Sur son premier véritable album publié en début d’année et intitulé Bonjour salope, l’artiste dilue les codes de la narration rap pour inventer une forme d’expression inédite, étranglée entre commentaire dépressif, Auto-Tune, écriture automatique et hyperréalisme.
La forme et le timing de ses punchlines indolentes renforcent un style déconcertant, comme sur le classique Personne ne sort où il laisse traîner sa voix pour affirmer sereinement : “Hier c’était dimanche, aujourd’hui c’est lundi.” Il arrive même que la fin de ses phrases soit complètement incompréhensible, voire inaudible.
Ni refrain accrocheur, ni référence directe
“C’est important pour moi de ne pas être à l’aise avec mon texte. Parfois je bégaie, je bugge sur un mot que je prononce mal mais j’y tiens, ça fait partie de l’histoire du morceau. Même s’ils ne comprennent pas, je pense que les gens ressentent mon état d’esprit. Quand j’écris, j’essaie juste de rejouer certains moments de ma vie. J’ai souvent trop de texte pour un seul son. Du coup, mes refrains sont assez longs et je ne fonctionne pas beaucoup sur la répétition de gimmicks qui tournent en boucle.”
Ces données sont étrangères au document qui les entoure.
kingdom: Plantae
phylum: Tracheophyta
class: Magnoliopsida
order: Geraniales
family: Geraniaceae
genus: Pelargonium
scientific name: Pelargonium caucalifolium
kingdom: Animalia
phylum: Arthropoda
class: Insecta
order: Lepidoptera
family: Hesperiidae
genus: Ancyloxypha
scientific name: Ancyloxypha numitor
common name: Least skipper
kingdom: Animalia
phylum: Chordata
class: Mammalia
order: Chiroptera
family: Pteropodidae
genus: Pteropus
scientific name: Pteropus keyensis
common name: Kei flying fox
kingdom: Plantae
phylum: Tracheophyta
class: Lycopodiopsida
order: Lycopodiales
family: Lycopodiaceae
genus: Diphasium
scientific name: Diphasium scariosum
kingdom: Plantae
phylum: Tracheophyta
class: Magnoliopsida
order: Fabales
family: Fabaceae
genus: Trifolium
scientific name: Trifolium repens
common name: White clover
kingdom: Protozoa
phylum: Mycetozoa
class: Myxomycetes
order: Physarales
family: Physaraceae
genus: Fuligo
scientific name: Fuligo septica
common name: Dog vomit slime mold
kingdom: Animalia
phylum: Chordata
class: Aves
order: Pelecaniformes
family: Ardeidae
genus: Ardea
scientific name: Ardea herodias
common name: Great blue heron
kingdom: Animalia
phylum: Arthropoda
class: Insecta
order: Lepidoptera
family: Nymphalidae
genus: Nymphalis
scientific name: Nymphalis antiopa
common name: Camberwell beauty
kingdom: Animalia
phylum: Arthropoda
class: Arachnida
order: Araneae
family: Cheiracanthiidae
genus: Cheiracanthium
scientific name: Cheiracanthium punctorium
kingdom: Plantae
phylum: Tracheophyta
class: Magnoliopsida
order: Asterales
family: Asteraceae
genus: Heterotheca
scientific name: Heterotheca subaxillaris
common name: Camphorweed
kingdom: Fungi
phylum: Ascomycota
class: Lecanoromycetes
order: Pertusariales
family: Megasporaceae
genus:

La seule phrase qui revient dans ses clips est un geste. Ou plutôt un plan sur ses mains : “Je trouve que j’ai de très belles mains, alors j’essaie de les montrer au maximum (rires). Au début je voulais même qu’on organise la séance photo dans un nail-art.”
Sur la version augmentée de Bonjour salope, ne cherchez donc pas un refrain accrocheur ni une référence directe à Travis Scott, Pimp C ou Young Thug, des rappeurs que Jorrdee écoute mais qu’il ne s’évertue pas à décalquer.
Des productions à l’artwork, Jorrdee a presque tout fait
“J’ai des inspirations, mais je n’essaie pas d’être une autre personne, je n’en ai pas besoin. J’aime bien travailler avec d’autres artistes pour apprendre d’eux. J’ai un projet qui arrive avec Phazz et un autre avec Lauren Auder. Généralement, mes connexions se font par Facebook : les choses sont tellement plus simples sur internet. On se contacte, on discute et on arrive à créer des trucs. Alors que dans le vrai monde, tu peux voir un mec se faire défoncer devant toi et n’en avoir rien à foutre !”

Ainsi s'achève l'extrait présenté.